***** INFORMATION SUPPLIED

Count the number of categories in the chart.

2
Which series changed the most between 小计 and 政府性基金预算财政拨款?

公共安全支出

**********
***** INFORMATION SUPPLIED

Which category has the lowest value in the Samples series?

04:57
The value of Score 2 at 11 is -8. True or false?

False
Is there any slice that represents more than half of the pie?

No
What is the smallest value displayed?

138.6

**********
***** INFORMATION SUPPLIED

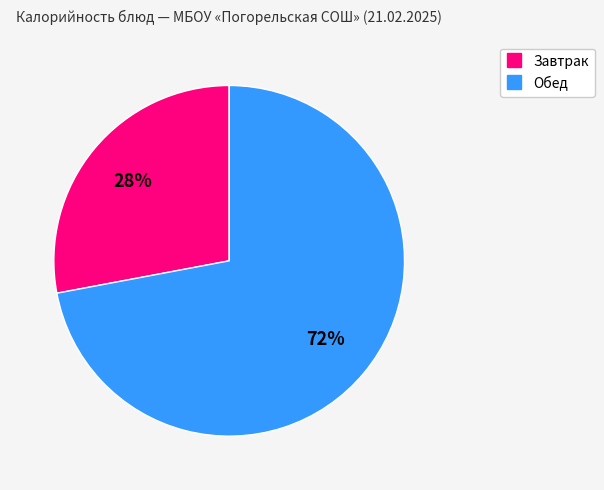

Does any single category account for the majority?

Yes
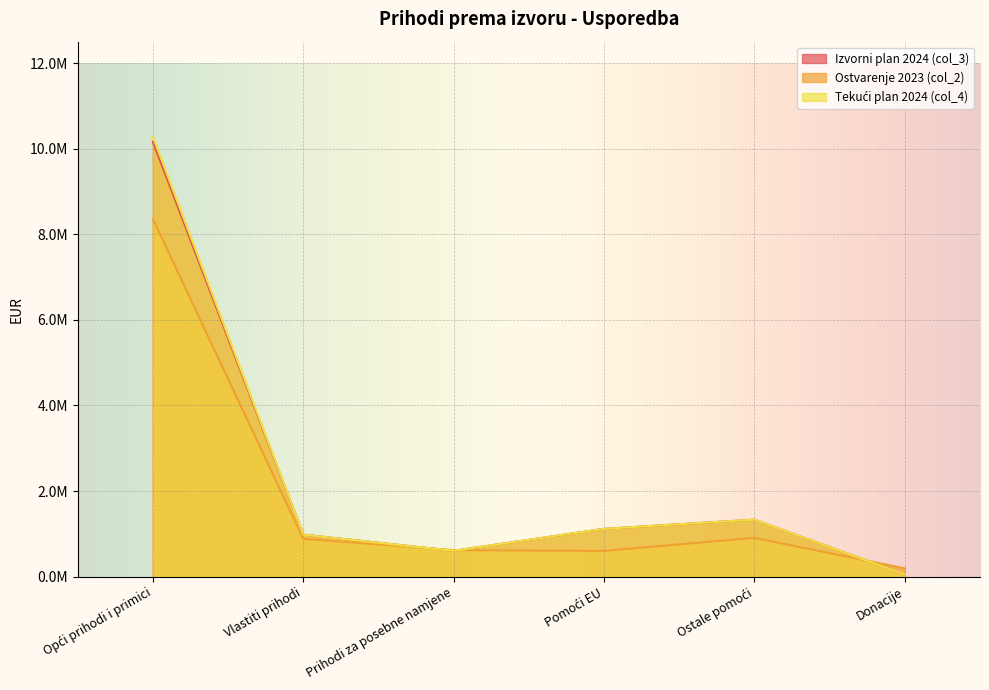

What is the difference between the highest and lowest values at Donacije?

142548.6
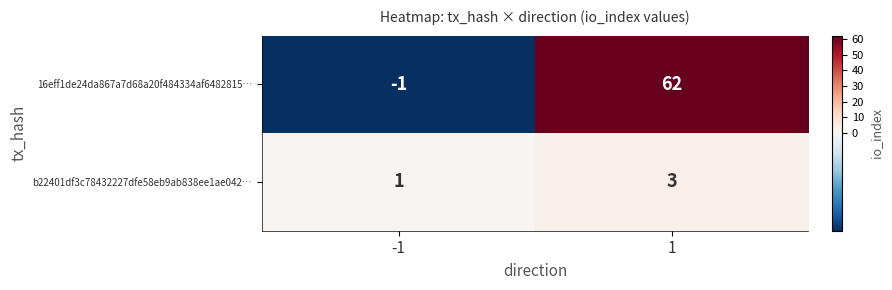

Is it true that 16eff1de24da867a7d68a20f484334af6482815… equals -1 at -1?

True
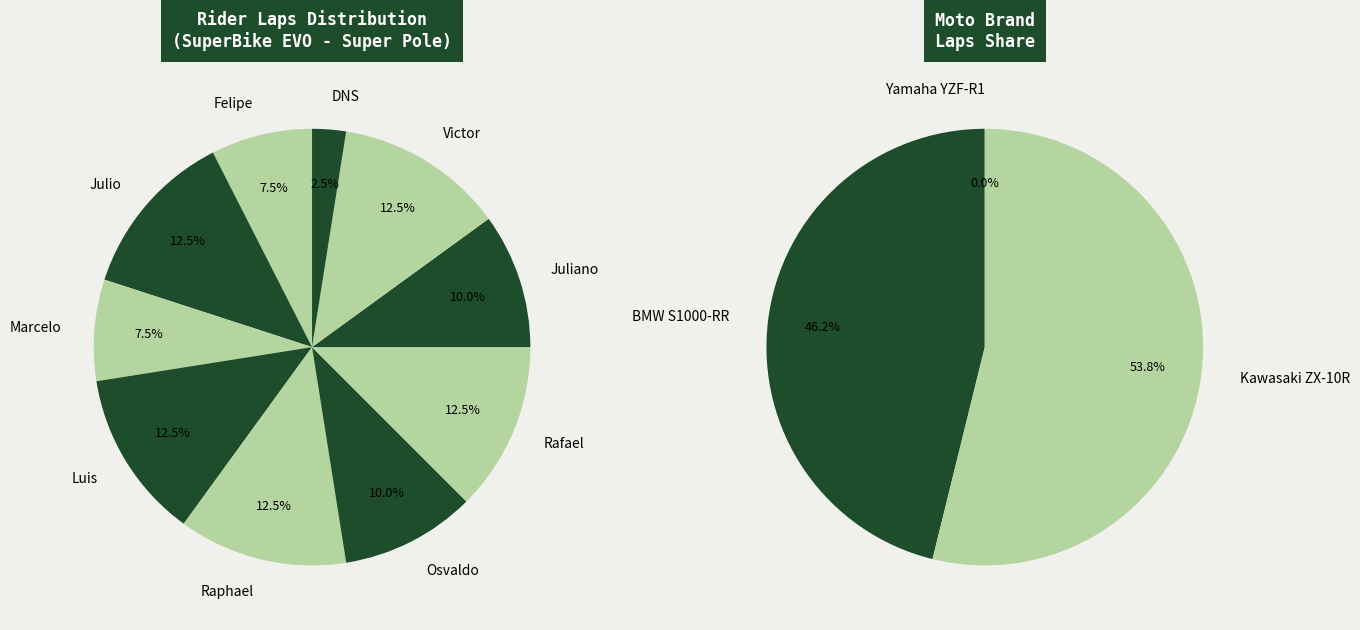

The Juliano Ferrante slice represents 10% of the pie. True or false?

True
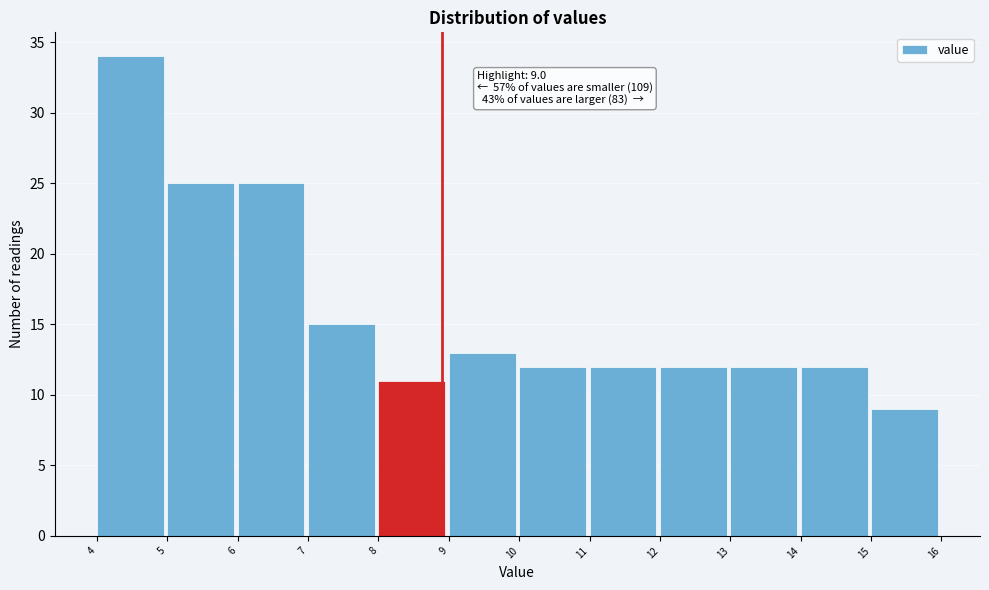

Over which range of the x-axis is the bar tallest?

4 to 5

**********

> _ABOUT THIS TASK_: Gather each line of the rows above that contains the word "What". Case counts.

> _RESULT OF THIS TASK_:
What is the smallest value displayed?
What is the difference between the highest and lowest values at Donacije?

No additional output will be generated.